In the news report on Iraq and U.N. weapons inspectors, write out word for word the passage starting with "Secretary of State" and going on through "other world leaders.".

EXCERPTED TEXT:

....

Frank Davies - Knight Ridder Newspapers

September 02, 2002 03:00 AM

WASHINGTON—As the Bush administration Monday tried to persuade skeptical nations that Iraq poses an urgent threat, a White House spokesman dismissed Iraqi claims that Saddam Hussein is ready to discuss the return of United Nations weapons inspectors.

"Iraq changes positions on whether it will let the inspectors in more often than Saddam Hussein changes bunkers," Ari Fleischer told reporters traveling with President Bush to a Labor Day picnic in Pittsburgh.

Trying to head off a possible U.S. attack, Iraqi Deputy Prime Minister Tariq Aziz said he will consider the return of U.N. inspectors when he meets Tuesday with Secretary-General Kofi Annan in Johannesburg, the site of an economic and environmental summit.

Secretary of State Colin Powell, who has been more cautious in his rhetoric toward Iraq than other administration officials, left Monday for the South Africa summit, where he will meet with Annan and other world leaders.

Powell, aides said Monday, will press for the removal of Saddam as a threat to global security.

....

DATA EXCERPTS:
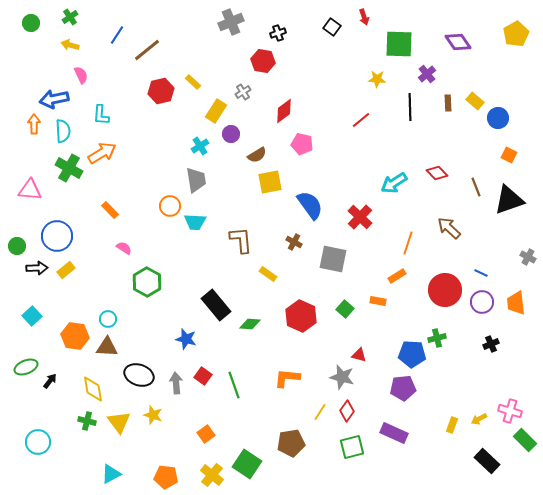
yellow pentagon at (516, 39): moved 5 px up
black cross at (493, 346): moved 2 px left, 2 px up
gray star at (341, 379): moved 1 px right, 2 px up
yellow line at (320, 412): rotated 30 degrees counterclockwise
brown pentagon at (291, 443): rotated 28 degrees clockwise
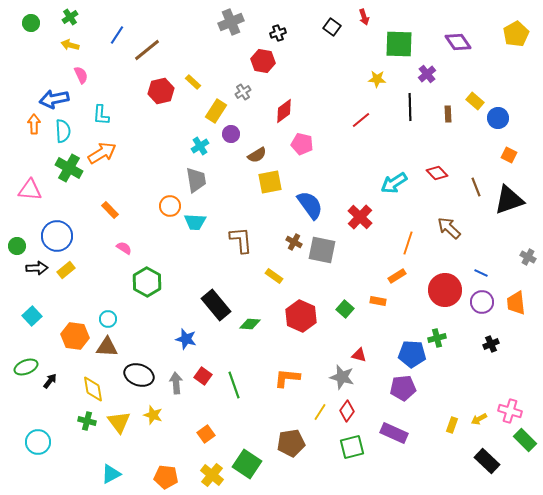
brown rectangle at (448, 103): moved 11 px down
gray square at (333, 259): moved 11 px left, 9 px up
yellow rectangle at (268, 274): moved 6 px right, 2 px down
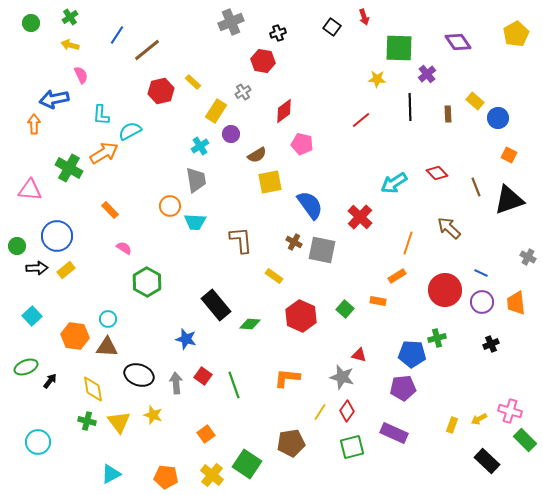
green square at (399, 44): moved 4 px down
cyan semicircle at (63, 131): moved 67 px right; rotated 115 degrees counterclockwise
orange arrow at (102, 153): moved 2 px right
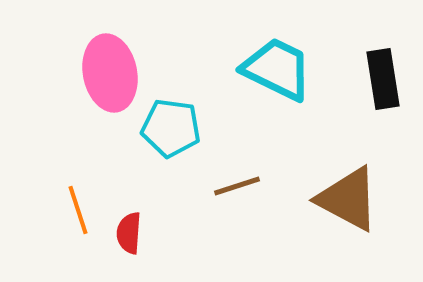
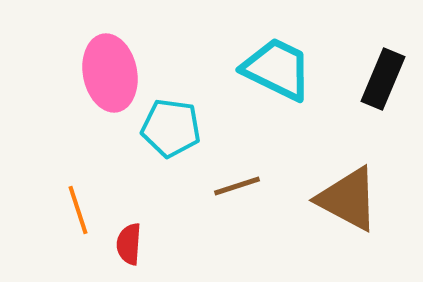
black rectangle: rotated 32 degrees clockwise
red semicircle: moved 11 px down
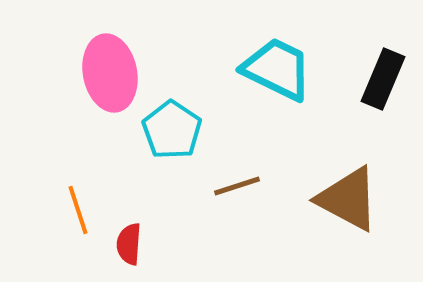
cyan pentagon: moved 1 px right, 2 px down; rotated 26 degrees clockwise
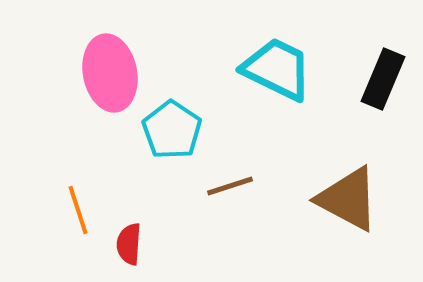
brown line: moved 7 px left
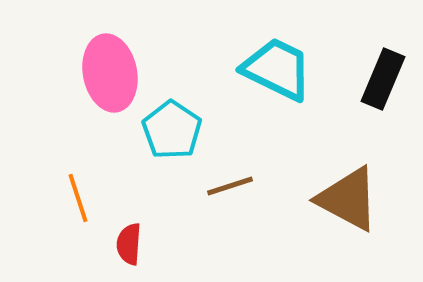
orange line: moved 12 px up
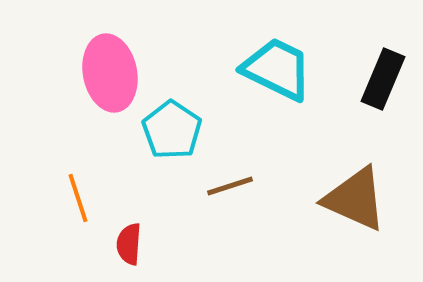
brown triangle: moved 7 px right; rotated 4 degrees counterclockwise
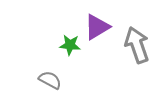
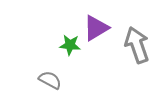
purple triangle: moved 1 px left, 1 px down
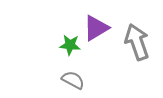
gray arrow: moved 3 px up
gray semicircle: moved 23 px right
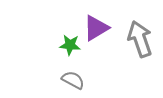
gray arrow: moved 3 px right, 3 px up
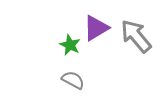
gray arrow: moved 4 px left, 3 px up; rotated 21 degrees counterclockwise
green star: rotated 20 degrees clockwise
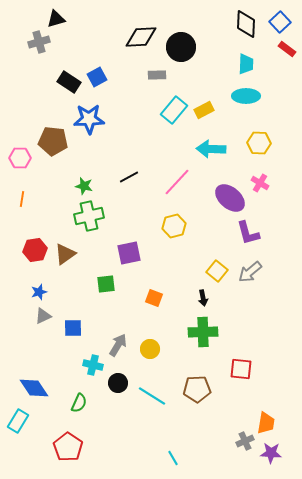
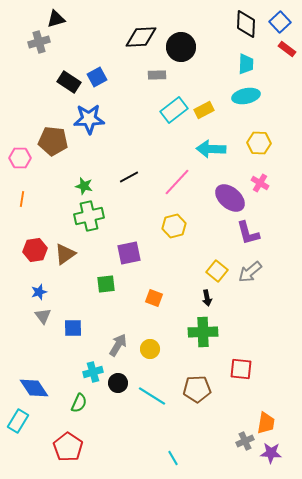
cyan ellipse at (246, 96): rotated 12 degrees counterclockwise
cyan rectangle at (174, 110): rotated 12 degrees clockwise
black arrow at (203, 298): moved 4 px right
gray triangle at (43, 316): rotated 42 degrees counterclockwise
cyan cross at (93, 365): moved 7 px down; rotated 30 degrees counterclockwise
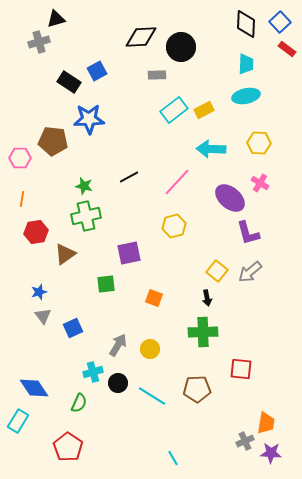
blue square at (97, 77): moved 6 px up
green cross at (89, 216): moved 3 px left
red hexagon at (35, 250): moved 1 px right, 18 px up
blue square at (73, 328): rotated 24 degrees counterclockwise
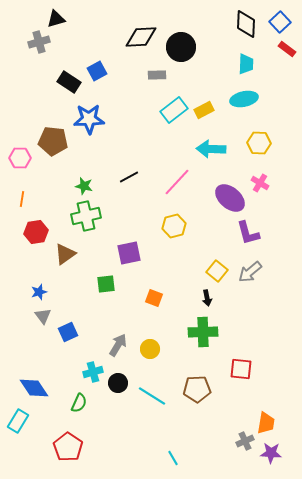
cyan ellipse at (246, 96): moved 2 px left, 3 px down
blue square at (73, 328): moved 5 px left, 4 px down
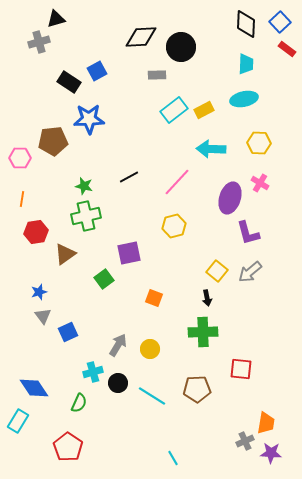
brown pentagon at (53, 141): rotated 12 degrees counterclockwise
purple ellipse at (230, 198): rotated 68 degrees clockwise
green square at (106, 284): moved 2 px left, 5 px up; rotated 30 degrees counterclockwise
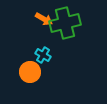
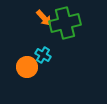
orange arrow: moved 1 px up; rotated 18 degrees clockwise
orange circle: moved 3 px left, 5 px up
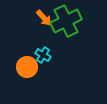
green cross: moved 1 px right, 2 px up; rotated 12 degrees counterclockwise
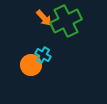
orange circle: moved 4 px right, 2 px up
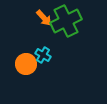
orange circle: moved 5 px left, 1 px up
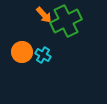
orange arrow: moved 3 px up
orange circle: moved 4 px left, 12 px up
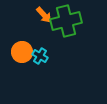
green cross: rotated 12 degrees clockwise
cyan cross: moved 3 px left, 1 px down
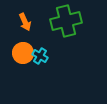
orange arrow: moved 19 px left, 7 px down; rotated 18 degrees clockwise
orange circle: moved 1 px right, 1 px down
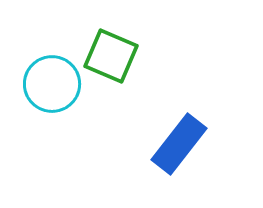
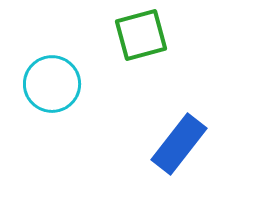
green square: moved 30 px right, 21 px up; rotated 38 degrees counterclockwise
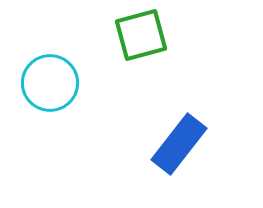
cyan circle: moved 2 px left, 1 px up
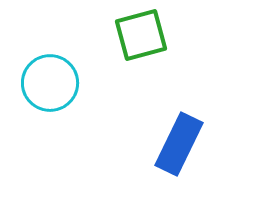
blue rectangle: rotated 12 degrees counterclockwise
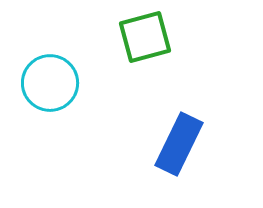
green square: moved 4 px right, 2 px down
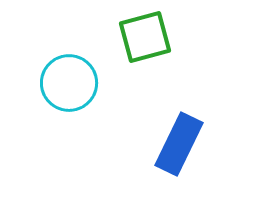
cyan circle: moved 19 px right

....

SOLUTION:
Secretary of State Colin Powell, who has been more cautious in his rhetoric toward Iraq than other administration officials, left Monday for the South Africa summit, where he will meet with Annan and other world leaders.